Points like this are where Schaler’s brilliance really shines. It’s so obvious, yet he seems to be the first to identify it. One of the top arguments used to justify the disease theory is the one that essentially says “would people really make a bad choice?” To this, Schaler has obviously answered with an emphatic: YES! This is why I think the book is a must read, his style of argument cuts right through the nonsense that has been staring us in the face all along.
Beyond the brilliant nuggets presented above, Schaler thoroughly debunks the loss-of-control theory; presents evidence of moderate use of all the major drugs; presents a concise “free will model of addiction”; deconstructs the history of the disease theory; and examines AA’s cult status and practices. All of this will prove very helpful to anyone wanting to deprogram themselves from the “common knowledge” of addiction and recovery. And, while he isn’t really presenting an alternative plan of recovery, coming to such a new understanding of addiction as he so masterfully presents in 6 of the first 8 chapters of the book may be the perfect foundation for a privately initiated change of one’s habits.
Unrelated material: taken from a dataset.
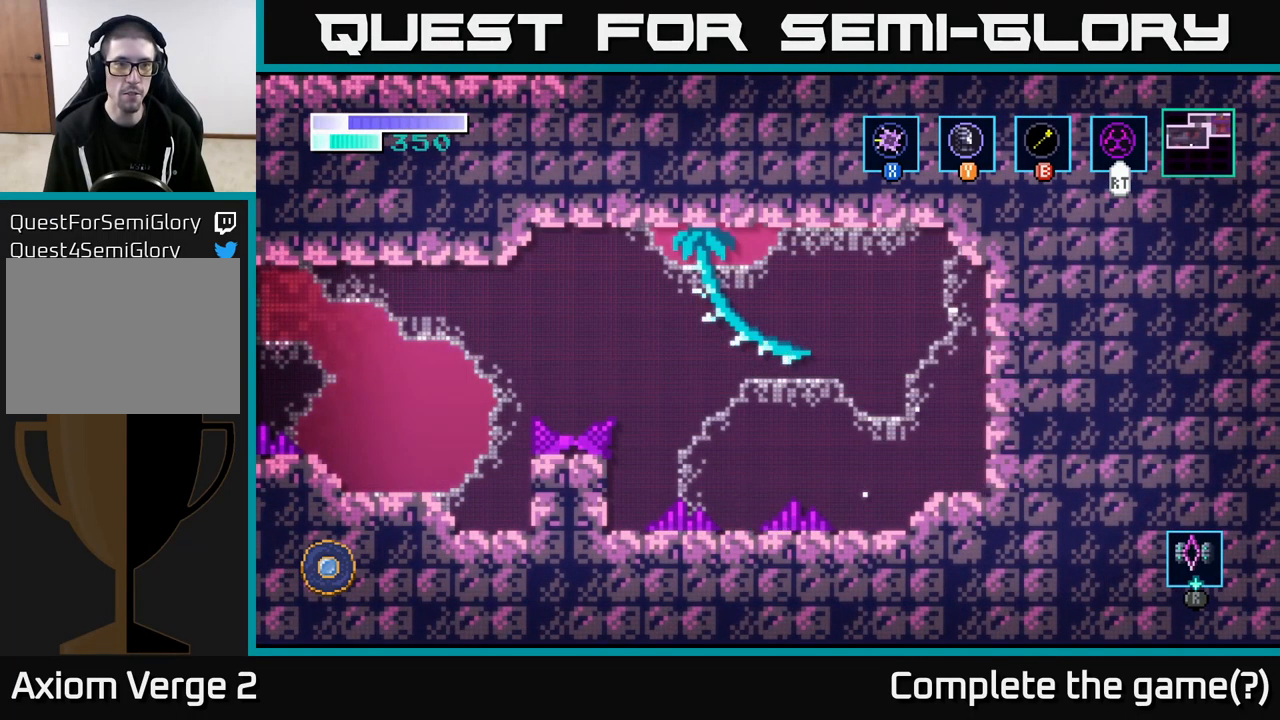
{"buttons": ["X"], "left_stick": "up-left", "right_stick": "center", "events": [[184, "left_stick", "left"], [400, "left_stick", "up-left"], [467, "X", "down"]]}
The rest of the book may be more valuable to academics – this may be viewed as a weakness or a strength of the book, depending on what you’re looking for. One thing he accomplishes that most pundits on the topic (myself included) haven’t done, is that he carried out his own original research on the opinions and proclivities of treatment providers, and includes all of this original data in the book. The latter part of the book is highly infused with Schaler’s Libertarian proclivities, with which I personally tend to agree, but which may not be of much interest to the general reader.
All in all, this is a brilliant work, and as I said up top, a serious must-read for anyone seeking the truth about this behavior we call addiction. The short length of the book and chapters, combined with Schaler’s clear concise style of writing and argument make it an easy read as well.